*PROBLEM*
Reproduce the records below word for word, leaving out the pictures.
━━━━━━━━━━━━━━━━━━━━━━━━━━━━━━
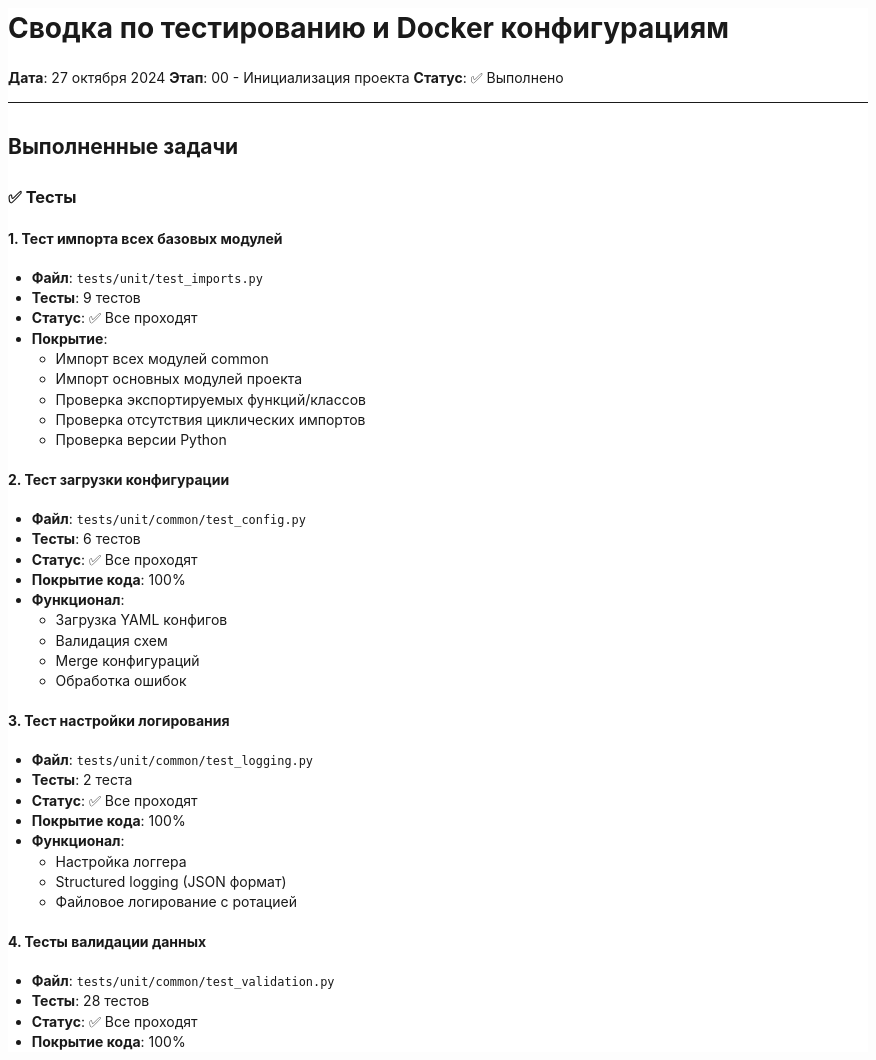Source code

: # Сводка по тестированию и Docker конфигурациям

**Дата**: 27 октября 2024
**Этап**: 00 - Инициализация проекта
**Статус**: ✅ Выполнено

---

## Выполненные задачи

### ✅ Тесты

#### 1. Тест импорта всех базовых модулей
- **Файл**: `tests/unit/test_imports.py`
- **Тесты**: 9 тестов
- **Статус**: ✅ Все проходят
- **Покрытие**:
  - Импорт всех модулей common
  - Импорт основных модулей проекта
  - Проверка экспортируемых функций/классов
  - Проверка отсутствия циклических импортов
  - Проверка версии Python

#### 2. Тест загрузки конфигурации
- **Файл**: `tests/unit/common/test_config.py`
- **Тесты**: 6 тестов
- **Статус**: ✅ Все проходят
- **Покрытие кода**: 100%
- **Функционал**:
  - Загрузка YAML конфигов
  - Валидация схем
  - Merge конфигураций
  - Обработка ошибок

#### 3. Тест настройки логирования
- **Файл**: `tests/unit/common/test_logging.py`
- **Тесты**: 2 теста
- **Статус**: ✅ Все проходят
- **Покрытие кода**: 100%
- **Функционал**:
  - Настройка логгера
  - Structured logging (JSON формат)
  - Файловое логирование с ротацией

#### 4. Тесты валидации данных
- **Файл**: `tests/unit/common/test_validation.py`
- **Тесты**: 28 тестов
- **Статус**: ✅ Все проходят
- **Покрытие кода**: 100%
━━━━━━━━━━━━━━━━━━━━━━━━━━━━━━
*EXPECTED ANSWER*
Source code

: # Сводка по тестированию и Docker конфигурациям

**Дата**: 27 октября 2024
**Этап**: 00 - Инициализация проекта
**Статус**: ✅ Выполнено

---

## Выполненные задачи

### ✅ Тесты

#### 1. Тест импорта всех базовых модулей
- **Файл**: `tests/unit/test_imports.py`
- **Тесты**: 9 тестов
- **Статус**: ✅ Все проходят
- **Покрытие**:
  - Импорт всех модулей common
  - Импорт основных модулей проекта
  - Проверка экспортируемых функций/классов
  - Проверка отсутствия циклических импортов
  - Проверка версии Python

#### 2. Тест загрузки конфигурации
- **Файл**: `tests/unit/common/test_config.py`
- **Тесты**: 6 тестов
- **Статус**: ✅ Все проходят
- **Покрытие кода**: 100%
- **Функционал**:
  - Загрузка YAML конфигов
  - Валидация схем
  - Merge конфигураций
  - Обработка ошибок

#### 3. Тест настройки логирования
- **Файл**: `tests/unit/common/test_logging.py`
- **Тесты**: 2 теста
- **Статус**: ✅ Все проходят
- **Покрытие кода**: 100%
- **Функционал**:
  - Настройка логгера
  - Structured logging (JSON формат)
  - Файловое логирование с ротацией

#### 4. Тесты валидации данных
- **Файл**: `tests/unit/common/test_validation.py`
- **Тесты**: 28 тестов
- **Статус**: ✅ Все проходят
- **Покрытие кода**: 100%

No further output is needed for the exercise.